(Document structure recognition data)
╭──

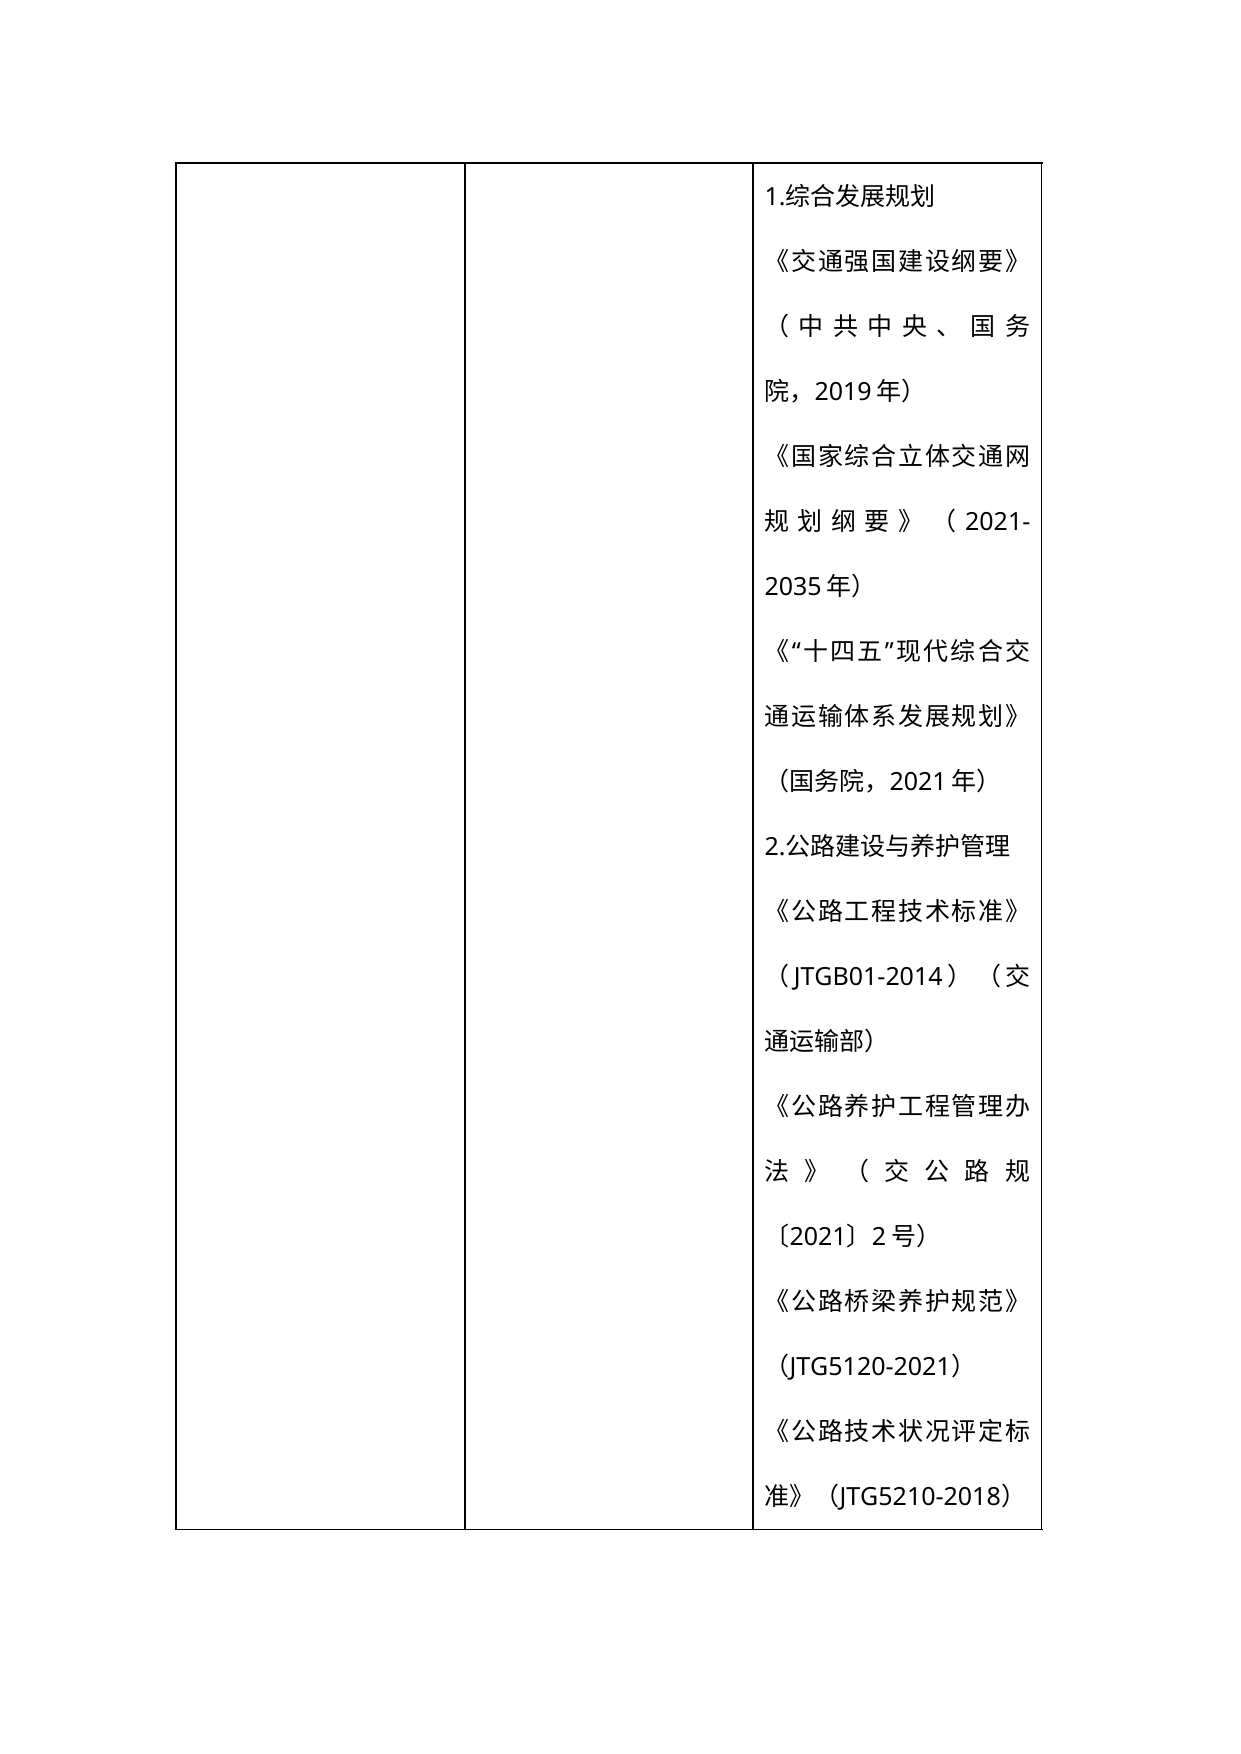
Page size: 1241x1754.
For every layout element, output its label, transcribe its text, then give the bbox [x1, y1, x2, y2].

table_cell [466, 164, 752, 1528]
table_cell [754, 164, 1041, 1528]
table_cell 1 [177, 164, 464, 1528]
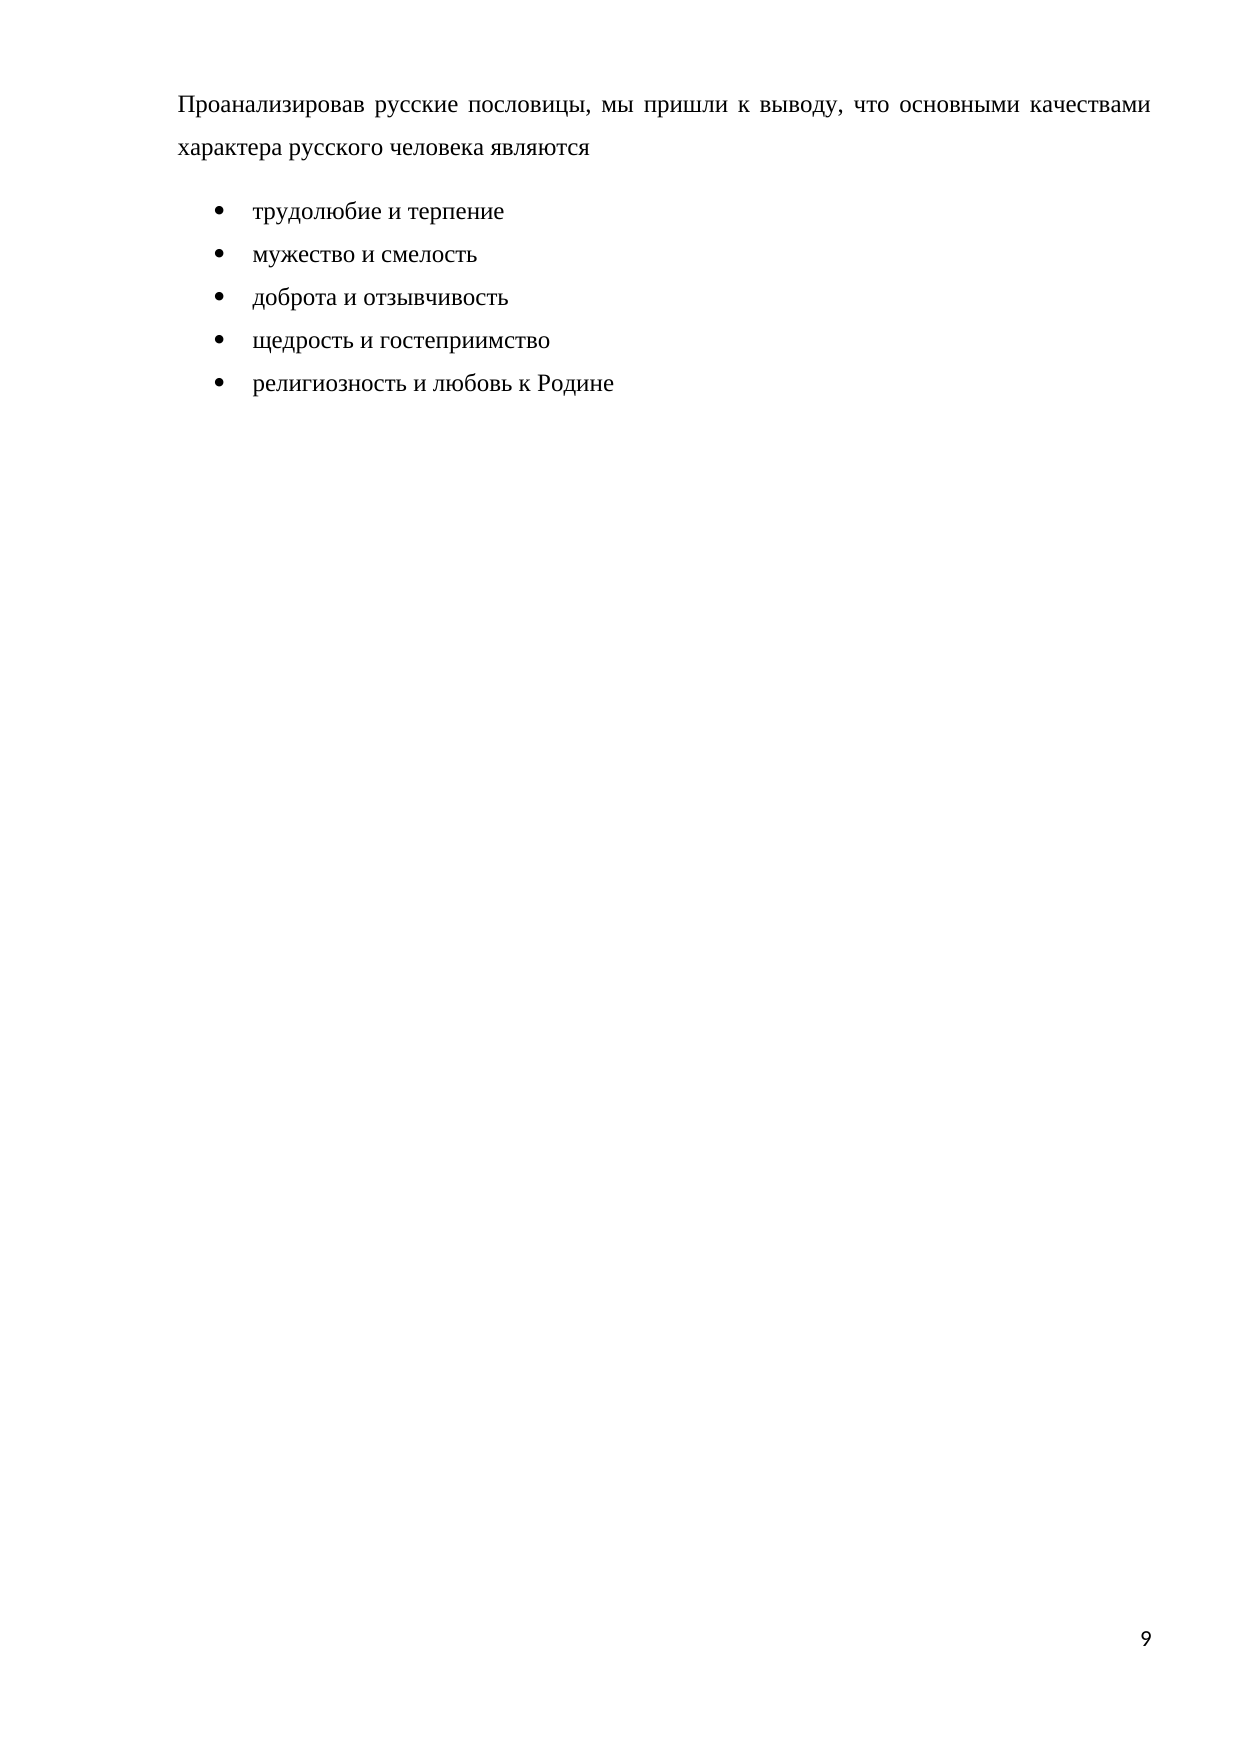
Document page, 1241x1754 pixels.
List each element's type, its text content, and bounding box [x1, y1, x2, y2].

list мужество и смелость [215, 239, 1152, 268]
list религиозность и любовь к Родине [215, 368, 1152, 397]
list трудолюбие и терпение [215, 196, 1152, 224]
list доброта и отзывчивость [215, 282, 1152, 311]
text Проанализировав русские пословицы, мы пришли к выводу, что основными качествами характера русского человека являются [177, 89, 1152, 161]
list щедрость и гостеприимство [215, 325, 1152, 354]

╰──

Could each line of the data be written out exactly, with no pictures included?

Page size: 1241x1754.
For every layout element, output its label, transcribe its text, then give the bbox [x1, y1, x2, y2].

table_cell [466, 164, 752, 1528]
table_cell [754, 164, 1041, 1528]
table_cell 1 [177, 164, 464, 1528]
Document page, 1241x1754 pixels.
List each element's type, its text content, and bounding box [x1, y1, x2, y2].

list мужество и смелость [215, 239, 1152, 268]
list религиозность и любовь к Родине [215, 368, 1152, 397]
list трудолюбие и терпение [215, 196, 1152, 224]
list доброта и отзывчивость [215, 282, 1152, 311]
text Проанализировав русские пословицы, мы пришли к выводу, что основными качествами характера русского человека являются [177, 89, 1152, 161]
list щедрость и гостеприимство [215, 325, 1152, 354]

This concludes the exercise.